MADRID (Reuters) - Complaints from many riders that the Vuelta a Espana has included too many punishing climbs in recent years fell on deaf ears as organizers unveiled another demanding route on Thursday featuring nine mountain finishes.
While the opening stage will take place outside Spain for only the third time, with riders setting off in Nimes, France, on Aug. 19, other aspects of the three-week race will concern those taking part.
The penultimate stage will require riders to head up to Angliru, Spain’s toughest single climb in the northern region.
British sprint specialist Mark Cavendish was among those who felt recent Vuelta routes have become far too challenging and labeled them “stupid”.
“We are looking for the race to remain spicy during the three weeks, for it to go from less to more,” race organizer Javier Guillen said.
“The Angliru is the colossus. The Angliru will be a good judge of the Vuelta.”
The 2017 edition features one mountain finish less than last year, with competitors required to tackle three summit finishes each week.

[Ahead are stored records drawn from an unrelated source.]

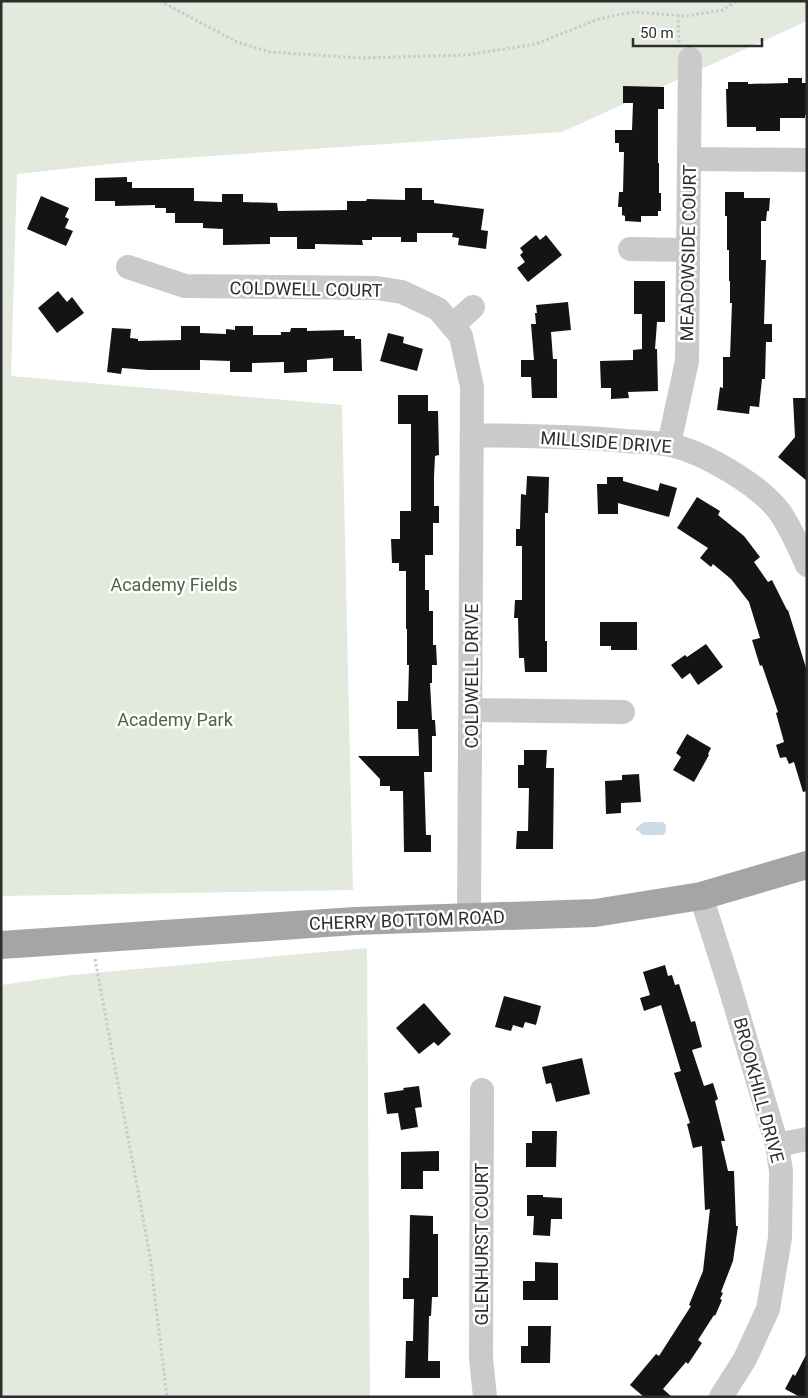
<svg xmlns="http://www.w3.org/2000/svg" width="808" height="1398" font-family="Roboto,sans-serif">
<style>
.green{fill:#e3e9dd}
.water{fill:#cbdce7}
.building{fill:#141414}
.lines{fill:none;stroke-linecap:round;stroke-linejoin:round}
.path{stroke:#cacaca;stroke-width:3;stroke-dasharray:2.5 2.5;stroke-linecap:butt}
.minor{stroke:#cacaca;stroke-width:24}
.major{stroke:#a5a5a5;stroke-width:28}
.labels{text-anchor:middle;dominant-baseline:central;stroke-width:5;stroke-linejoin:round;paint-order:stroke}
.street-label{font-size:18px;fill:#2d2d2d;stroke:#fff}
.park-label{font-size:18px;fill:#516341;stroke:#fff}
</style>
<rect width="100%" height="100%" fill="#fff"/>
<!-- green -->
<path class="green" d="M1,1H807V21L562,132L138,161L17,174L11,376L342,405L353,890L1,896Z
M367,948L370,1397H1V985L71,975Z"/>
<!-- water -->
<path class="water" d="M644,822H663L666,825V832L663,835H642L639,831H636V828Z"/>
<!-- building -->
<path class="building" d="M788,78H802V83H807V115H805V118H780V131H756V127H727L726,89H728V82H748V84L788,83Z
M623,86L664,87V109H658V163H659V193H661V211H658V216H641V222L625,221V216L622,215V207H618L619,192H623L624,152H619V143H615V130H632L633,103H623Z
M127,177V182H132V188H194V201L222,202V194H243V202L277,203L278,211L347,210V201H366L367,199L405,200V188H422V200H434V203L484,209L481,230L488,231L486,249L458,245L459,238L452,237L453,233H417V242H401V237H372V240H362L363,245L315,244V249H297V237H270V244L223,245V229L203,228V223H175V213H166V208H155V205L115,206V201H95V178Z
M725,192H744V198H770L769,211H767L766,221H761V260H766L764,324H772V342H766L765,379H762L759,407L750,406L749,414L717,410L720,387L723,388V357H730L732,303H730V281H729V250H727V216H725Z
M41,196L69,208L65,217L69,219L65,228L73,231L66,246L27,229Z
M536,235L540,240L546,235L562,255L528,282L517,268L525,262L520,255L523,252L520,248Z
M634,281H665V322H657L655,349H657L658,391L628,392L629,398L611,399V388H601L600,361L633,360V350L642,349V314H634Z
M58,291L67,302L72,297L84,313L57,333L38,308Z
M568,302L571,330L551,332L553,359H557V398H532L531,377H521V360H534L531,324H536L535,313H537L536,305Z
M181,326H200V333L226,334V329L235,330V326H253V335H281V332H290L291,328H307V331L344,330V336H355V339H361L362,371H333V358L307,360V372L284,373V362L252,363V372H230V361L200,360V370H148L122,368L121,374L107,372L112,328L131,329L130,338L138,339V341L181,340Z
M388,333L404,337L403,343L423,349L417,371L380,361Z
M398,395H428V411H438L439,455L435,456L434,477V506H439V523H433V555H425V590H429V611H433V645H436L437,665H432V683H430L432,720H435L436,736H432V772H424L426,835H431V852H404L403,791H390V786H380V779L358,756H419L418,729H397V701H408L409,665H407V629H406V571H399V563H392L391,539H400V511H411V424H398Z
M793,398H807V481L778,457L795,437Z
M527,476L549,477L548,513H545V641H547V672H525L524,658H519L518,618H514L515,600H522V546H516V529H520L521,494L526,495Z
M607,477H623V481L658,491L660,483L677,488L669,517L618,503V514H598L597,484H607Z
M697,497L720,511L718,515L744,536L760,557L754,562L768,582L772,580L787,610H788L807,671V791L803,792L794,762L789,764L786,757L780,758L776,745L784,742L776,713L778,712L762,665L760,666L752,640L760,638L749,602L731,579L713,564L711,567L700,558L708,548L677,528Z
M600,622H637V650H611V646H600Z
M706,644L723,667L698,685L690,673L682,679L671,665L685,655L687,657Z
M687,734L711,748L708,754L709,755L694,782L673,770L681,757L676,753Z
M524,750H547L546,768H554L553,849H516L517,831H528L529,788H518V765H524Z
M639,774L641,802L621,803V813L606,814L605,781L622,780V775Z
M665,965L668,976L672,975L675,985L679,984L691,1022L695,1021L702,1047L692,1050L704,1086L713,1083L718,1099L715,1101L725,1141H721L728,1171H734L736,1226H738L733,1261L721,1292L723,1293L720,1299L722,1300L715,1316L714,1315L698,1340L702,1343L688,1364L686,1362L663,1389L672,1397H644L630,1385L656,1354L659,1356L691,1306L689,1305L703,1271L710,1209L705,1210L702,1146L693,1148L687,1124L690,1123L674,1073L681,1071L661,1005L644,1011L640,998L650,995L643,972Z
M504,996L541,1006L536,1025L525,1022L523,1028L513,1025L511,1031L495,1027Z
M424,1003L451,1034L438,1046L434,1042L419,1054L396,1028Z
M582,1058L590,1094L556,1102L551,1083L546,1084L542,1067Z
M419,1086L422,1107L415,1108L418,1127L401,1130L398,1113L387,1114L384,1093L404,1090L403,1088Z
M532,1131H557L556,1167H526V1143H532Z
M439,1151V1171H423V1189H401V1152Z
M527,1195H543V1197L562,1198V1219H551L550,1236L533,1235L534,1216H527Z
M410,1215L433,1216V1234H438V1297H432L431,1316H429L428,1361H440V1378H405L406,1341H413L414,1299H403V1278H409Z
M535,1262L558,1263V1300H523V1281H535Z
M528,1326H551L550,1363H521V1346H528Z
M807,1353V1397H800L785,1389L793,1374L795,1376Z"/>
<g class="lines">
<!-- path -->
<path class="path" d="M160,1L237,42L270,52L361,58L467,55L536,44L598,19L633,12L686,16L723,10L736,1
M678,15L679,41L681,44
M95,959L150,1256L167,1397"/>
<!-- minor -->
<path class="minor" d="M689,159L807,160
M630,249L688,250
M128,267L185,286L377,288L402,292L438,309L461,336L472,387L469,917
M452,326L473,307
M473,435C523,436 574,436 625,441C640,442 656,442 670,445C703,452 758,484 779,511C791,528 799,547 807,565
M669,444L687,361L690,59
M471,710L623,712
M701,896L729,984L777,1145L781,1171L780,1238L768,1309L745,1359L721,1397
M482,1090L481,1358L485,1397
M777,1145L807,1139"/>
<!-- major -->
<path class="major" d="M1,945L355,921L595,913L701,896L807,865"/>
</g>
<g class="labels">
<!-- street labels -->
<g class="street-label">
<text transform="translate(688 253) rotate(-89)">MEADOWSIDE COURT</text>
<text transform="translate(306 289) rotate(1)">COLDWELL COURT</text>
<text transform="translate(606 442) rotate(4)">MILLSIDE DRIVE</text>
<text transform="translate(471 676) rotate(-90)">COLDWELL DRIVE</text>
<text transform="translate(407 920) rotate(-2)">CHERRY BOTTOM ROAD</text>
<text transform="translate(759 1090) rotate(75)">BROOKHILL DRIVE</text>
<text transform="translate(481 1244) rotate(-90)">GLENHURST COURT</text>
</g>
<!-- park labels -->
<g class="park-label">
<text x="174" y="584">Academy Fields</text>
<text x="175" y="719">Academy Park</text>
</g>
</g>
<!-- border -->
<rect width="808" height="1398" fill="none" stroke="#2d2d2d" stroke-width="5"/>
<!-- scale -->
<path d="M633 38v8h129v-8" fill="none" stroke="#2d2d2d" stroke-width="2.5"/>
<text x="640" y="38" font-size="15" fill="#2d2d2d" stroke="#ffffff" stroke-width="4" paint-order="stroke">50 m</text>
</svg>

The 3,297.7-km race will include 21 stages, heading to Andorra, Catalonia, the Valencia region, southern Andalusia province before finishing in Madrid on Sept. 10.
The last time the race started abroad was in 2009 in Assen, Netherlands.
With Movistar’s Nairo Quintana not expected to defend his title, Team Sky rider Chris Froome could finally land his first Vuelta victory having finished second in 2011, 2014 and 2016.